Entertainment

Documentarian Alanis Obamsawin wins Toronto filmmaking prize

Celebrated documentary-maker Alanis Obomsawin has won the Clyde Gilmour Award, which allows the recipient to bestow $50,000 in Technicolor services to a filmmaker of her choice.

Indigenous filmmaker to choose a recipient of $50K in filmmaking services

Alanis Obomsawin is the latest winner of the Clyde Gilmour Award, a prize that allows her to help an emerging filmmaker. (Frank Gunn/The Canadian Press)

Celebrated documentary-maker Alanis Obomsawin has won the Clyde Gilmour Award, which allows the recipient to bestow $50,000 in Technicolor services to a filmmaker of her choice.

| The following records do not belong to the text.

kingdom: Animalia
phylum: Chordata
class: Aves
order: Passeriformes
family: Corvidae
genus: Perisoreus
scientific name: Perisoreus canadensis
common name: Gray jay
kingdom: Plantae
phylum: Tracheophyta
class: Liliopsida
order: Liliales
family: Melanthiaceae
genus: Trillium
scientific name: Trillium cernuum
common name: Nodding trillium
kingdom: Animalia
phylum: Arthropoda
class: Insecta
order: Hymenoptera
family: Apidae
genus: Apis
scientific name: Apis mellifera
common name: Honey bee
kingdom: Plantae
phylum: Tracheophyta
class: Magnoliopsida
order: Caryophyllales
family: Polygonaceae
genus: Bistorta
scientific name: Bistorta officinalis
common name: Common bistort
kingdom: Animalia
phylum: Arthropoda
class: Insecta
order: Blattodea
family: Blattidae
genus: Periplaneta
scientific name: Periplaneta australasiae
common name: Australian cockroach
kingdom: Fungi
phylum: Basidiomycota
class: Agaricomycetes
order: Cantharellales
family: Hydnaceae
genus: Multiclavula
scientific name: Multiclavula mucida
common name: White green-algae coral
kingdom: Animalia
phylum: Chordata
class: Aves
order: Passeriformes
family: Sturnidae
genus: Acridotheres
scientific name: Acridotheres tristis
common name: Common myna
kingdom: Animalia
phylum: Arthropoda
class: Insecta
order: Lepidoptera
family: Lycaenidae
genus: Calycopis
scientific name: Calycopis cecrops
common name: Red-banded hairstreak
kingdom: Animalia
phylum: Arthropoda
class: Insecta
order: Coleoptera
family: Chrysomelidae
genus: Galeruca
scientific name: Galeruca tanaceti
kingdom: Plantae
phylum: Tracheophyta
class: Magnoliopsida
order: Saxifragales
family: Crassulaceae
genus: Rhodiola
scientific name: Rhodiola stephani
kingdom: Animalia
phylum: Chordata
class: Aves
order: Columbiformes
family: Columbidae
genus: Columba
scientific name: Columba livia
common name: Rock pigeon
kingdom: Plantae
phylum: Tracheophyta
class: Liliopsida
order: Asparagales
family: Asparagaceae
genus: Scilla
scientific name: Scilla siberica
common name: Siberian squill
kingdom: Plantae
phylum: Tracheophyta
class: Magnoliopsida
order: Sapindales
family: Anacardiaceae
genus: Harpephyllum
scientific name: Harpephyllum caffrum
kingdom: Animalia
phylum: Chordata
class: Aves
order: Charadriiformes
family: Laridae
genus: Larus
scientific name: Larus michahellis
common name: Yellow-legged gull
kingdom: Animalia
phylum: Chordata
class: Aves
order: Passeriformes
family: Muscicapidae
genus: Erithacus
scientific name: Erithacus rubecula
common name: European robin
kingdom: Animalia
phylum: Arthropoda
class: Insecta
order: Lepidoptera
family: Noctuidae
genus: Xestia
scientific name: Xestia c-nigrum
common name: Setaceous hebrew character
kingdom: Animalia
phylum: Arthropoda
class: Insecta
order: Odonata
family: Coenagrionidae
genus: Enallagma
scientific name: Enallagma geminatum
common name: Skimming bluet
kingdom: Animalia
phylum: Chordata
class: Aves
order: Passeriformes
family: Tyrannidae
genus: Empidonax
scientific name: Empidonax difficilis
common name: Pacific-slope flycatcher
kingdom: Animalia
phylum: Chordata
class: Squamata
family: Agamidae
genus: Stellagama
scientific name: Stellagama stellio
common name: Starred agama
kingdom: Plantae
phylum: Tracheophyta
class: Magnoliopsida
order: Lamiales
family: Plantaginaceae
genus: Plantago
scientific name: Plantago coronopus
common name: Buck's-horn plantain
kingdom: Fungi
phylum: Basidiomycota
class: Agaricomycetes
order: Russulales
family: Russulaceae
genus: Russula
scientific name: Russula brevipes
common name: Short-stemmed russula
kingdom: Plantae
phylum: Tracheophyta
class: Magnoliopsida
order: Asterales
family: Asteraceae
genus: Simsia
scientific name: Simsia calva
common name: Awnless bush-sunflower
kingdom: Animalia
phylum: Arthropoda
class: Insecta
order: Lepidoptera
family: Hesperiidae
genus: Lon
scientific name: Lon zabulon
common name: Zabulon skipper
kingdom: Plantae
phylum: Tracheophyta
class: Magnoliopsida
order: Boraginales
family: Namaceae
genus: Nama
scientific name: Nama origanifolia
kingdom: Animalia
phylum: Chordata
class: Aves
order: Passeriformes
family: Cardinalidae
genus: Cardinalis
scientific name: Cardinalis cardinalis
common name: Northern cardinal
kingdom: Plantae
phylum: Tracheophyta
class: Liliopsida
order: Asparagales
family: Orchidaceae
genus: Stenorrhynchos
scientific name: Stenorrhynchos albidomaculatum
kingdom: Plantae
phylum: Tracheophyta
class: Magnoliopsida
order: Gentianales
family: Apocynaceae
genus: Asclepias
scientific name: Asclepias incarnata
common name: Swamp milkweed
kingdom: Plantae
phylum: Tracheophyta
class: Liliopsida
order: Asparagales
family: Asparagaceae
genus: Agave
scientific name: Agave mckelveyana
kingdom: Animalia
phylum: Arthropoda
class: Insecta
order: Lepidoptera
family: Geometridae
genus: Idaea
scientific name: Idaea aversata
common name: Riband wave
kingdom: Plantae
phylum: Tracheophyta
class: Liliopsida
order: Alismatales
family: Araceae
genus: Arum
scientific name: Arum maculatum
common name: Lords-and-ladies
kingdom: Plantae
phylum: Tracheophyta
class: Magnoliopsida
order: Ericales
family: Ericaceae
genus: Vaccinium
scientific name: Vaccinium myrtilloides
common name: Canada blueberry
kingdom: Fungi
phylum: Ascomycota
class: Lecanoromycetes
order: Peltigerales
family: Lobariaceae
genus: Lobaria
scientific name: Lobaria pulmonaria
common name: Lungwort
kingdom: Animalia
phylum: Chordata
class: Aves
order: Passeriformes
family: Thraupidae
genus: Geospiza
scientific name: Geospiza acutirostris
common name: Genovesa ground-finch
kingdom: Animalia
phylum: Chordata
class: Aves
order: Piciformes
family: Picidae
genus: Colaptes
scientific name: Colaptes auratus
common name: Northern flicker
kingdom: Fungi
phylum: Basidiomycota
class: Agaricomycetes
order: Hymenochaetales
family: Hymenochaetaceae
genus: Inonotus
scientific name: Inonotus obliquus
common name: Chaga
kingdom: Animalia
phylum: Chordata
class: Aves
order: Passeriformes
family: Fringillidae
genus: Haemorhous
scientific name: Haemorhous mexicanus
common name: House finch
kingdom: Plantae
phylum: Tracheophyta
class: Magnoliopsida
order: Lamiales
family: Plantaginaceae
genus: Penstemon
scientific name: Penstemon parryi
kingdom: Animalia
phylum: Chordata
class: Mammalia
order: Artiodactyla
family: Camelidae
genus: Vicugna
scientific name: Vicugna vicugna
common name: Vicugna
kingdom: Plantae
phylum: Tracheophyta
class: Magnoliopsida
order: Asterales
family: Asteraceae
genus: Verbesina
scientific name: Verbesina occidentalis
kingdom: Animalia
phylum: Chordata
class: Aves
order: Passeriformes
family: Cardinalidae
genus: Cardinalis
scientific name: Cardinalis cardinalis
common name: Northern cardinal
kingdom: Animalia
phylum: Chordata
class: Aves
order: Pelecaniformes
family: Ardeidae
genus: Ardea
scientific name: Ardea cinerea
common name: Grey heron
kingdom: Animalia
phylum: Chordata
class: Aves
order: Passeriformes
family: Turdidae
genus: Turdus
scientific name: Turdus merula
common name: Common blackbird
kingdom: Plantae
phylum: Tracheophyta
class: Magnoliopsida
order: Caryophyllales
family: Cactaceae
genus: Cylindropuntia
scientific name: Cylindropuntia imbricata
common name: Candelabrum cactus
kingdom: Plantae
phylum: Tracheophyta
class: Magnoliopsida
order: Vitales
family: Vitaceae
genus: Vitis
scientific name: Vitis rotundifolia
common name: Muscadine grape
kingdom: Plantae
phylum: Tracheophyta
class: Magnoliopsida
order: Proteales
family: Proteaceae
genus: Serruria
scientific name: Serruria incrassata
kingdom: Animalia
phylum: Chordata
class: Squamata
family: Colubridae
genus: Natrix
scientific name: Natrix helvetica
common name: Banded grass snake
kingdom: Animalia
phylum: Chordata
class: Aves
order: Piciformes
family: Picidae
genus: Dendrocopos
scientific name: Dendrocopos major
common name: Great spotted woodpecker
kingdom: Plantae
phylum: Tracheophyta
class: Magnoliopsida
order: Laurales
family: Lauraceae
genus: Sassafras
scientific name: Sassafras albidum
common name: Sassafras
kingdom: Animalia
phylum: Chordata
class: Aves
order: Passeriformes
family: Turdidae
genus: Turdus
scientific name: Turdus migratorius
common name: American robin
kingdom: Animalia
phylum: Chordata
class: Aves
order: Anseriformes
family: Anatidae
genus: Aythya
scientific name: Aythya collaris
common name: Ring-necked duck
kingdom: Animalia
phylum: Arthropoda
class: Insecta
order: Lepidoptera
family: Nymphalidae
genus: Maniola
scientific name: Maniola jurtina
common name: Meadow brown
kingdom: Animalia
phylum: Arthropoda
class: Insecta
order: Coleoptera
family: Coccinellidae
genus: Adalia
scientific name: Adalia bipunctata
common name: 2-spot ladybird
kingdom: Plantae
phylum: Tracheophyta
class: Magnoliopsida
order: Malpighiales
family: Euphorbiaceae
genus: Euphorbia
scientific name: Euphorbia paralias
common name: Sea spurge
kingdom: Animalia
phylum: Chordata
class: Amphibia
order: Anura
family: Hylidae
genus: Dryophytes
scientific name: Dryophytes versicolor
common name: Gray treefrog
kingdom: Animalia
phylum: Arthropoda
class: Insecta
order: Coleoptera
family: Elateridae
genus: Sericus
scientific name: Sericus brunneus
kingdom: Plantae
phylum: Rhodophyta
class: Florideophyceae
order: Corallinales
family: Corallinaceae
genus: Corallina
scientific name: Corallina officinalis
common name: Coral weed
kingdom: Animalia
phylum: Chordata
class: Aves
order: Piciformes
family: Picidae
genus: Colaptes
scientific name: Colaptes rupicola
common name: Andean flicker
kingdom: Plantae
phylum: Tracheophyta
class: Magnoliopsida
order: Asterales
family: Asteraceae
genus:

In awarding the prize, the Toronto Film Critics Association praised Obomsawin as "a significant architect of Canadian cinema and culture."

The Abenaki director, writer and singer is best known for Kanehsatake: 270 Years of Resistance, considered the definitive look at the 1990 Mohawk uprising in Oka, Que.

Obomsawin's lengthy career includes more than 45 films, most of them point-of-view documentaries focused on Indigenous peoples and their lives.

Her most recent film is the 2016 documentary We Can't Make the Same Mistake Twice, which documents the landmark human rights complaint against Canada's federal government regarding policies that discriminated against Indigenous children on reserves. 

The critics' association says Obomsawin will announce her designate in the days to come.

The group will announce the bulk of its awards on Dec. 11, and finalists for the Rogers Best Canadian Film Award, which comes with $100,000. That winner will be announced at a gala in Toronto on Jan. 10, 2017.